Many Americans my age had to learn that entire speech. I wonder how many students today even recognize it?
President Abraham Lincoln delivered his Gettysburg Address on November 19, 1863, at the dedication of the national cemetery at the Civil War battlefield. After the battle in July, the town of Gettysburg planned to buy land for a cemetery and then ask the families of the dead to pay for their burial. But David Willis, a 32-year-old attorney objected to this idea and wrote Governor Andrew Curtin of Pennsylvania, suggesting instead a National Cemetery to be funded by the states. Governor Curtin authorized the purchase of 17 acres for a cemetery to honor those lost in the battle.
Willis and the planning committee originally planned to dedicate the cemetery on Wednesday, October 23, and invited Edward Everett, who had served as Secretary of State, U. S. Senator, U. S. Representative, Governor of Massachusetts and president of Harvard University, to be the main speaker. Everett, who was a widely known and respected as an orator, replied that he would be unable to prepare an appropriate speech in such a short period of time, and requested that the date be postponed. Willis and the committee agreed, and the dedication was postponed until Thursday, November 19.
It was then that President Lincoln was invited — he received his invitation on November 2.
Everett delivered a two-hour formal address at Gettysburg. President Lincoln spoke a little over two minutes, surprising many by the shortness of the speech and leaving many others quite unimpressed.
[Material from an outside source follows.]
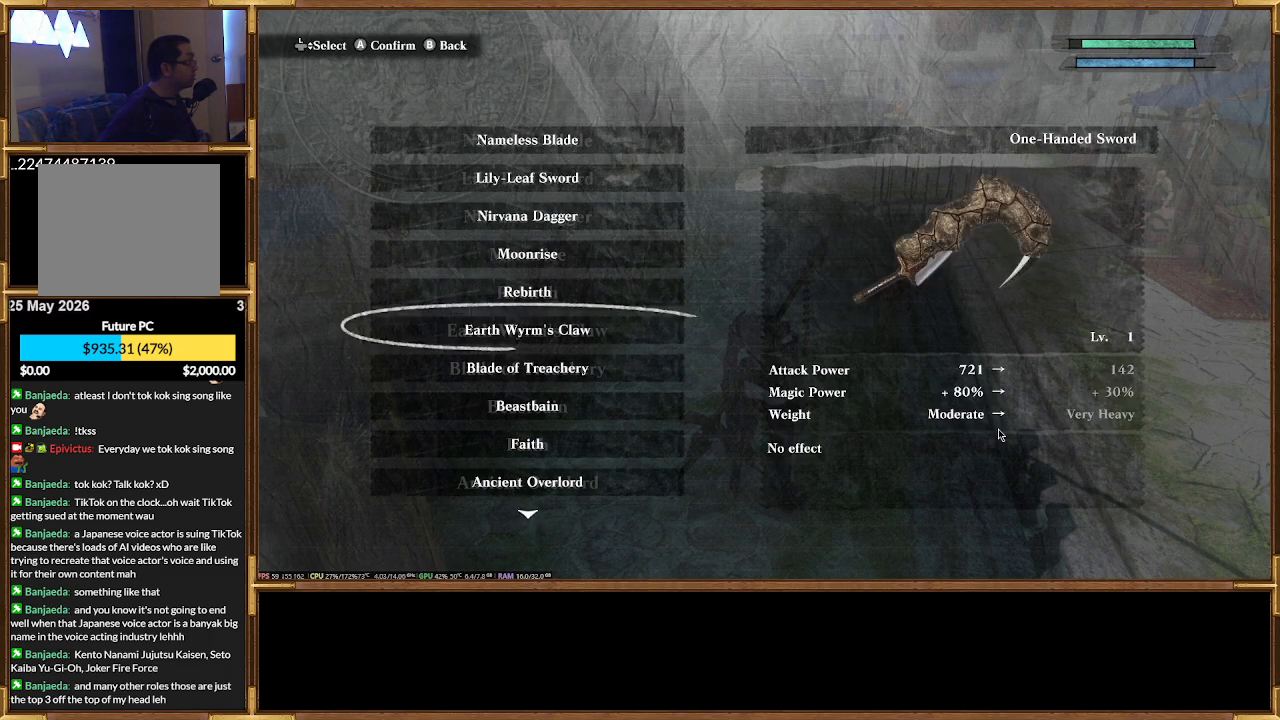
{"buttons": ["DPAD_DOWN"], "events": [[33, "DPAD_DOWN", "up"], [167, "DPAD_DOWN", "down"], [300, "DPAD_DOWN", "up"], [400, "DPAD_DOWN", "down"]]}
Over time, however, his speech, ending with the words “government of the people, by the people, for the people” has come to symbolize the definition of democracy itself.
Four score and seven years ago our fathers brought forth on this continent, a new nation, conceived in liberty, and dedicated to the proposition that all men are created equal.
Now we are engaged in a great civil war, testing whether that nation, or any nation so conceived and so dedicated, can long endure. We are met on a great battlefield of that war. We have come to dedicate a portion of that field, as a final resting place for those who here gave their lives that that nation might live. It is altogether fitting and proper that we should do this.
But in a larger sense, we cannot dedicate – we cannot consecrate – we cannot hallow – this ground. The brave men, living and dead, who struggled here, have consecrated it, far above our poor power to add or detract. The world will little note, nor long remember, what we say here, but it can never forget what they did here. It is for us the living, rather, to be dedicated here to the unfinished work which they who fought here have thus far so nobly advanced. It is rather for us to be here dedicated to the great task remaining before us – that from these honored dead we take increased devotion to that cause for which they gave the last full measure of devotion – that we here highly resolve that these dead shall not have died in vain – that this nation, under God, shall have a new birth of freedom – and that government of the people, by the people, for the people, shall not perish from the earth.